All that should be output is the block of lines below from the line with "1:01.80 | 1:01.92 |" to the line with "Issued : 21 Apr 18 16:01", both included, exactly as written.

Data excerpts:
• • •

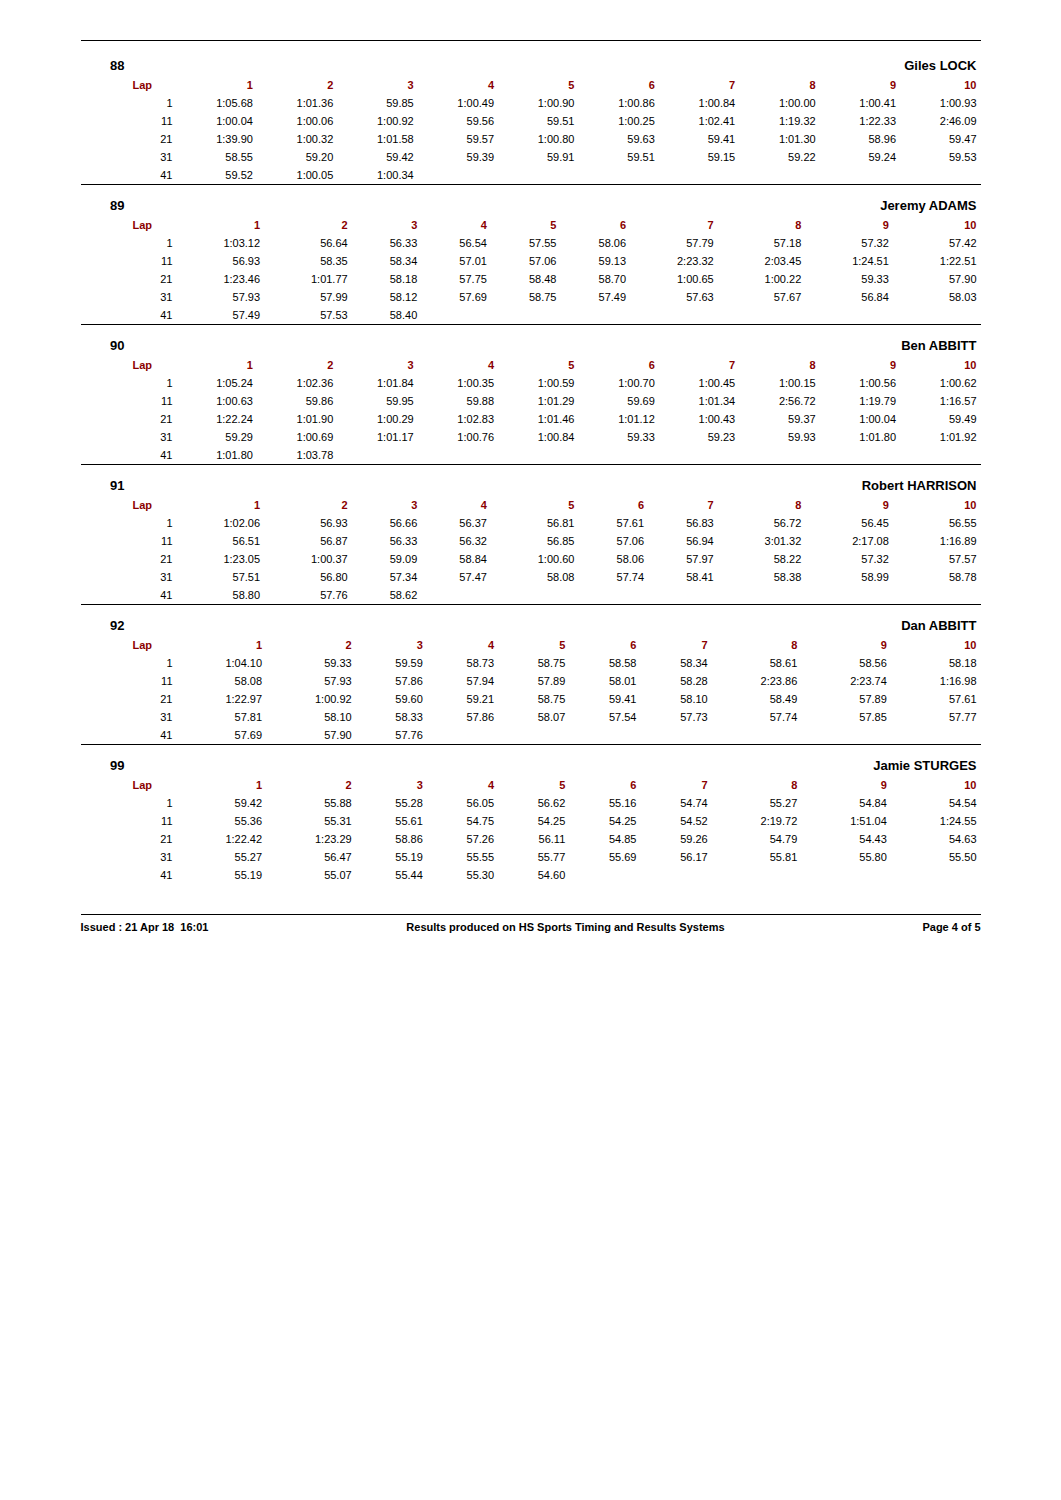| 88 | Giles LOCK |
| | Lap | 1 | 2 | 3 | 4 | 5 | 6 | 7 | 8 | 9 | 10 |
| | 1 | 1:05.68 | 1:01.36 | 59.85 | 1:00.49 | 1:00.90 | 1:00.86 | 1:00.84 | 1:00.00 | 1:00.41 | 1:00.93 |
| | 11 | 1:00.04 | 1:00.06 | 1:00.92 | 59.56 | 59.51 | 1:00.25 | 1:02.41 | 1:19.32 | 1:22.33 | 2:46.09 |
| | 21 | 1:39.90 | 1:00.32 | 1:01.58 | 59.57 | 1:00.80 | 59.63 | 59.41 | 1:01.30 | 58.96 | 59.47 |
| | 31 | 58.55 | 59.20 | 59.42 | 59.39 | 59.91 | 59.51 | 59.15 | 59.22 | 59.24 | 59.53 |
| | 41 | 59.52 | 1:00.05 | 1:00.34 | | | | | | | |
| 89 | Jeremy ADAMS |
| | Lap | 1 | 2 | 3 | 4 | 5 | 6 | 7 | 8 | 9 | 10 |
| | 1 | 1:03.12 | 56.64 | 56.33 | 56.54 | 57.55 | 58.06 | 57.79 | 57.18 | 57.32 | 57.42 |
| | 11 | 56.93 | 58.35 | 58.34 | 57.01 | 57.06 | 59.13 | 2:23.32 | 2:03.45 | 1:24.51 | 1:22.51 |
| | 21 | 1:23.46 | 1:01.77 | 58.18 | 57.75 | 58.48 | 58.70 | 1:00.65 | 1:00.22 | 59.33 | 57.90 |
| | 31 | 57.93 | 57.99 | 58.12 | 57.69 | 58.75 | 57.49 | 57.63 | 57.67 | 56.84 | 58.03 |
| | 41 | 57.49 | 57.53 | 58.40 | | | | | | | |
| 90 | Ben ABBITT |
| | Lap | 1 | 2 | 3 | 4 | 5 | 6 | 7 | 8 | 9 | 10 |
| | 1 | 1:05.24 | 1:02.36 | 1:01.84 | 1:00.35 | 1:00.59 | 1:00.70 | 1:00.45 | 1:00.15 | 1:00.56 | 1:00.62 |
| | 11 | 1:00.63 | 59.86 | 59.95 | 59.88 | 1:01.29 | 59.69 | 1:01.34 | 2:56.72 | 1:19.79 | 1:16.57 |
| | 21 | 1:22.24 | 1:01.90 | 1:00.29 | 1:02.83 | 1:01.46 | 1:01.12 | 1:00.43 | 59.37 | 1:00.04 | 59.49 |
| | 31 | 59.29 | 1:00.69 | 1:01.17 | 1:00.76 | 1:00.84 | 59.33 | 59.23 | 59.93 | 1:01.80 | 1:01.92 |
| | 41 | 1:01.80 | 1:03.78 | | | | | | | | |
| 91 | Robert HARRISON |
| | Lap | 1 | 2 | 3 | 4 | 5 | 6 | 7 | 8 | 9 | 10 |
| | 1 | 1:02.06 | 56.93 | 56.66 | 56.37 | 56.81 | 57.61 | 56.83 | 56.72 | 56.45 | 56.55 |
| | 11 | 56.51 | 56.87 | 56.33 | 56.32 | 56.85 | 57.06 | 56.94 | 3:01.32 | 2:17.08 | 1:16.89 |
| | 21 | 1:23.05 | 1:00.37 | 59.09 | 58.84 | 1:00.60 | 58.06 | 57.97 | 58.22 | 57.32 | 57.57 |
| | 31 | 57.51 | 56.80 | 57.34 | 57.47 | 58.08 | 57.74 | 58.41 | 58.38 | 58.99 | 58.78 |
| | 41 | 58.80 | 57.76 | 58.62 | | | | | | | |
| 92 | Dan ABBITT |
| | Lap | 1 | 2 | 3 | 4 | 5 | 6 | 7 | 8 | 9 | 10 |
| | 1 | 1:04.10 | 59.33 | 59.59 | 58.73 | 58.75 | 58.58 | 58.34 | 58.61 | 58.56 | 58.18 |
| | 11 | 58.08 | 57.93 | 57.86 | 57.94 | 57.89 | 58.01 | 58.28 | 2:23.86 | 2:23.74 | 1:16.98 |
| | 21 | 1:22.97 | 1:00.92 | 59.60 | 59.21 | 58.75 | 59.41 | 58.10 | 58.49 | 57.89 | 57.61 |
| | 31 | 57.81 | 58.10 | 58.33 | 57.86 | 58.07 | 57.54 | 57.73 | 57.74 | 57.85 | 57.77 |
| | 41 | 57.69 | 57.90 | 57.76 | | | | | | | |
| 99 | Jamie STURGES |
| | Lap | 1 | 2 | 3 | 4 | 5 | 6 | 7 | 8 | 9 | 10 |
| | 1 | 59.42 | 55.88 | 55.28 | 56.05 | 56.62 | 55.16 | 54.74 | 55.27 | 54.84 | 54.54 |
| | 11 | 55.36 | 55.31 | 55.61 | 54.75 | 54.25 | 54.25 | 54.52 | 2:19.72 | 1:51.04 | 1:24.55 |
| | 21 | 1:22.42 | 1:23.29 | 58.86 | 57.26 | 56.11 | 54.85 | 59.26 | 54.79 | 54.43 | 54.63 |
| | 31 | 55.27 | 56.47 | 55.19 | 55.55 | 55.77 | 55.69 | 56.17 | 55.81 | 55.80 | 55.50 |
| | 41 | 55.19 | 55.07 | 55.44 | 55.30 | 54.60 | | | | | |
Issued : 21 Apr 18 16:01
Results produced on HS Sports Timing and Results Systems
Page 4 of 5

• • •

— RESULT OF THE EXERCISE —
| | 31 | 59.29 | 1:00.69 | 1:01.17 | 1:00.76 | 1:00.84 | 59.33 | 59.23 | 59.93 | 1:01.80 | 1:01.92 |
| | 41 | 1:01.80 | 1:03.78 | | | | | | | | |
| 91 | Robert HARRISON |
| | Lap | 1 | 2 | 3 | 4 | 5 | 6 | 7 | 8 | 9 | 10 |
| | 1 | 1:02.06 | 56.93 | 56.66 | 56.37 | 56.81 | 57.61 | 56.83 | 56.72 | 56.45 | 56.55 |
| | 11 | 56.51 | 56.87 | 56.33 | 56.32 | 56.85 | 57.06 | 56.94 | 3:01.32 | 2:17.08 | 1:16.89 |
| | 21 | 1:23.05 | 1:00.37 | 59.09 | 58.84 | 1:00.60 | 58.06 | 57.97 | 58.22 | 57.32 | 57.57 |
| | 31 | 57.51 | 56.80 | 57.34 | 57.47 | 58.08 | 57.74 | 58.41 | 58.38 | 58.99 | 58.78 |
| | 41 | 58.80 | 57.76 | 58.62 | | | | | | | |
| 92 | Dan ABBITT |
| | Lap | 1 | 2 | 3 | 4 | 5 | 6 | 7 | 8 | 9 | 10 |
| | 1 | 1:04.10 | 59.33 | 59.59 | 58.73 | 58.75 | 58.58 | 58.34 | 58.61 | 58.56 | 58.18 |
| | 11 | 58.08 | 57.93 | 57.86 | 57.94 | 57.89 | 58.01 | 58.28 | 2:23.86 | 2:23.74 | 1:16.98 |
| | 21 | 1:22.97 | 1:00.92 | 59.60 | 59.21 | 58.75 | 59.41 | 58.10 | 58.49 | 57.89 | 57.61 |
| | 31 | 57.81 | 58.10 | 58.33 | 57.86 | 58.07 | 57.54 | 57.73 | 57.74 | 57.85 | 57.77 |
| | 41 | 57.69 | 57.90 | 57.76 | | | | | | | |
| 99 | Jamie STURGES |
| | Lap | 1 | 2 | 3 | 4 | 5 | 6 | 7 | 8 | 9 | 10 |
| | 1 | 59.42 | 55.88 | 55.28 | 56.05 | 56.62 | 55.16 | 54.74 | 55.27 | 54.84 | 54.54 |
| | 11 | 55.36 | 55.31 | 55.61 | 54.75 | 54.25 | 54.25 | 54.52 | 2:19.72 | 1:51.04 | 1:24.55 |
| | 21 | 1:22.42 | 1:23.29 | 58.86 | 57.26 | 56.11 | 54.85 | 59.26 | 54.79 | 54.43 | 54.63 |
| | 31 | 55.27 | 56.47 | 55.19 | 55.55 | 55.77 | 55.69 | 56.17 | 55.81 | 55.80 | 55.50 |
| | 41 | 55.19 | 55.07 | 55.44 | 55.30 | 54.60 | | | | | |
Issued : 21 Apr 18 16:01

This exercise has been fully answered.